Auroras are colorful displays of light that are not unique to Earth. Jupiter has the brightest auroras in the solar system, according to NASA. On both Earth and Jupiter, auroras occur when charged particles such as protons or electrons interact with the magnetic field – known as the magnetosphere – that surrounds a planet. Jupiter’s magnetic field is about 20,000 times stronger than Earth’s.

“This image summarizes the science of our Jupiter system program, which studies the dynamics and chemistry of Jupiter itself, its rings and its satellite system,” said Thierry Fouchet, a professor of astronomy at the Paris Observatory who led the observations, in a statement. declaration.

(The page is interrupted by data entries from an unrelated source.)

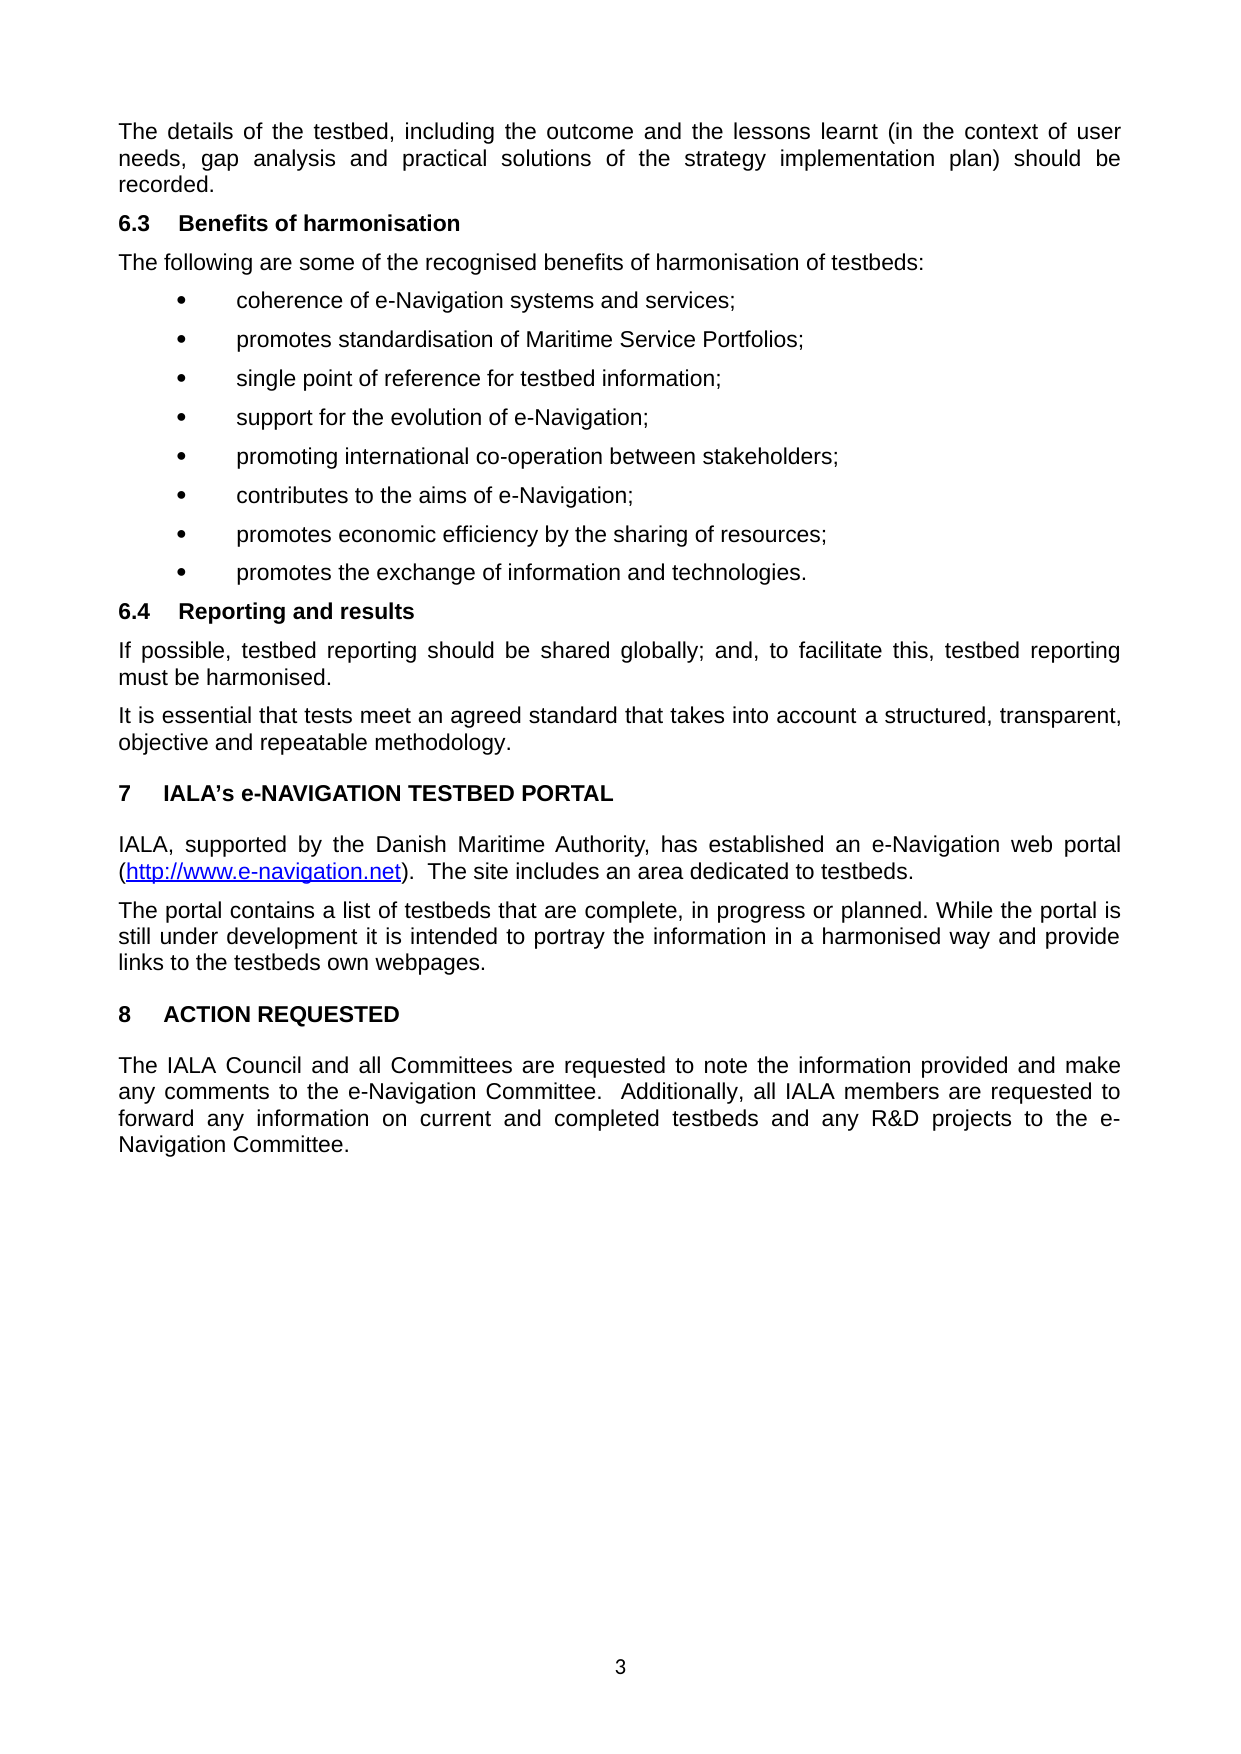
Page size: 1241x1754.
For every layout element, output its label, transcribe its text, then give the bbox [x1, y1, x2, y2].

text promoting international co-operation between stakeholders; [177, 443, 1122, 469]
text promotes the exchange of information and technologies. [177, 559, 1122, 586]
text contributes to the aims of e-Navigation; [177, 482, 1122, 508]
text The details of the testbed, including the outcome and the lessons learnt (in the context of user needs, gap analysis and practical solutions of the strategy implementation plan) should be recorded. [118, 118, 1122, 197]
text single point of reference for testbed information; [177, 365, 1122, 391]
subtitle Reporting and results [118, 598, 1122, 624]
text promotes standardisation of Maritime Service Portfolios; [177, 326, 1122, 353]
text The following are some of the recognised benefits of harmonisation of testbeds: [118, 248, 1122, 275]
subtitle Benefits of harmonisation [118, 210, 1122, 236]
text coherence of e-Navigation systems and services; [177, 287, 1122, 314]
text The IALA Council and all Committees are requested to note the information provided and make any comments to the e-Navigation Committee. Additionally, all IALA members are requested to forward any information on current and completed testbeds and any R&D projects to the e-Navigation Committee. [118, 1052, 1122, 1157]
subtitle Action requested [118, 1001, 1122, 1027]
text If possible, testbed reporting should be shared globally; and, to facilitate this, testbed reporting must be harmonised. [118, 637, 1122, 690]
subtitle IALA’s e-NAVIGATION TESTBED PORTAL [118, 780, 1122, 806]
text IALA, supported by the Danish Maritime Authority, has established an e-Navigation web portal (http://www.e-navigation.net). The site includes an area dedicated to testbeds. [118, 831, 1122, 884]
text The portal contains a list of testbeds that are complete, in progress or planned. While the portal is still under development it is intended to portray the information in a harmonised way and provide links to the testbeds own webpages. [118, 897, 1122, 976]
text It is essential that tests meet an agreed standard that takes into account a structured, transparent, objective and repeatable methodology. [118, 702, 1122, 755]
text support for the evolution of e-Navigation; [177, 404, 1122, 430]
text promotes economic efficiency by the sharing of resources; [177, 521, 1122, 547]
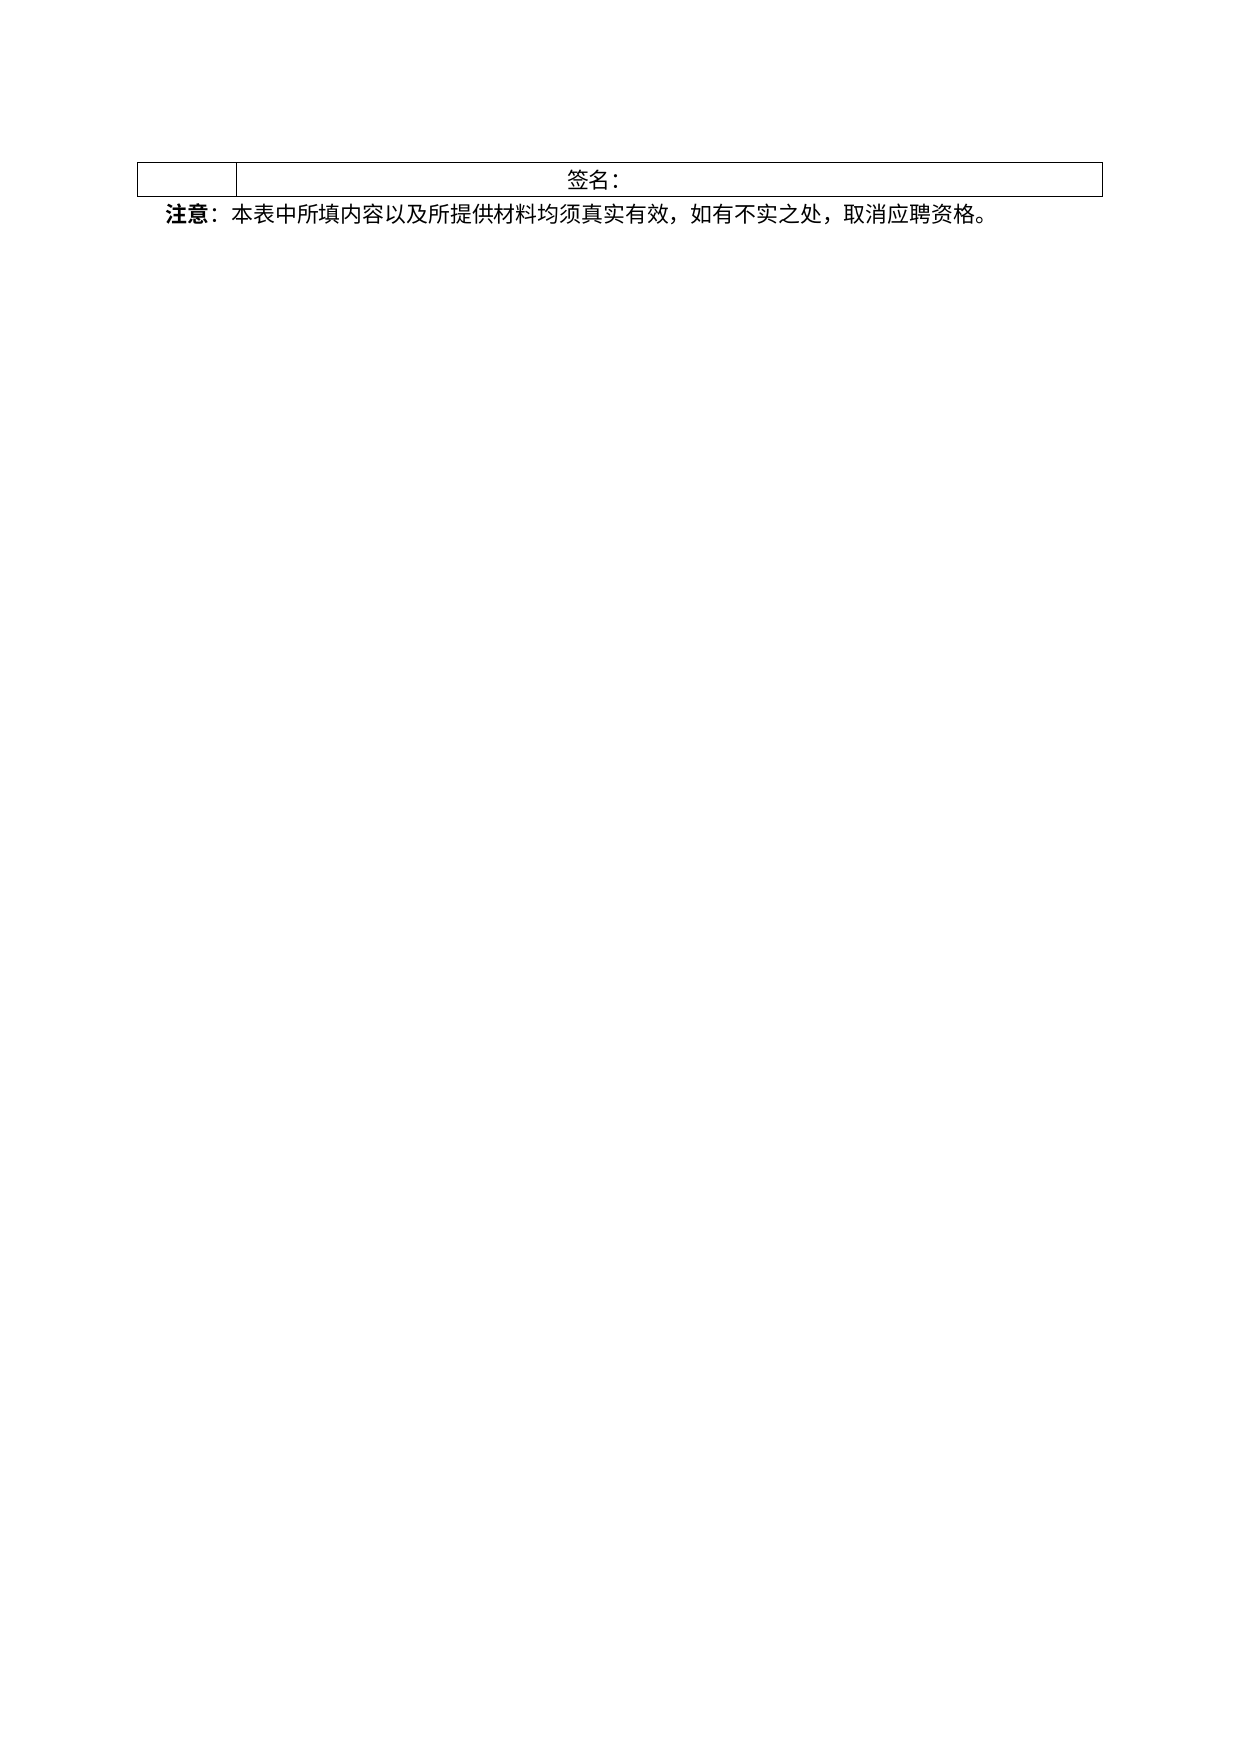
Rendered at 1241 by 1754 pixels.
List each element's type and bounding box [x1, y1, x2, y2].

table_header [121, 162, 1119, 229]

Wide field view of Jupiter, captured by Webb.  The diffuse spots in the lower background are likely galaxies.

Wide-field view of Jupiter captured by the James Webb Space Telescope.NASA, ESA, Jupiter ERS Team; image processing by Ricardo Hueso (UPV/EHU) and Judy Schmidt

The raw data collected during the telescope’s commissioning period, before its science operations officially began on July 12, also included an image of Jupiter.

“Combined with the deep-field images released the other day, these images of Jupiter demonstrate the full understanding of what Webb can observe, from the faintest and most distant observable galaxies to planets in our own cosmic backyard that you can see with the eye. naked from your real backyard,” said Bryan Holler, a scientist at the Space Telescope Science Institute in Baltimore, who helped plan the observations, in a statement in July.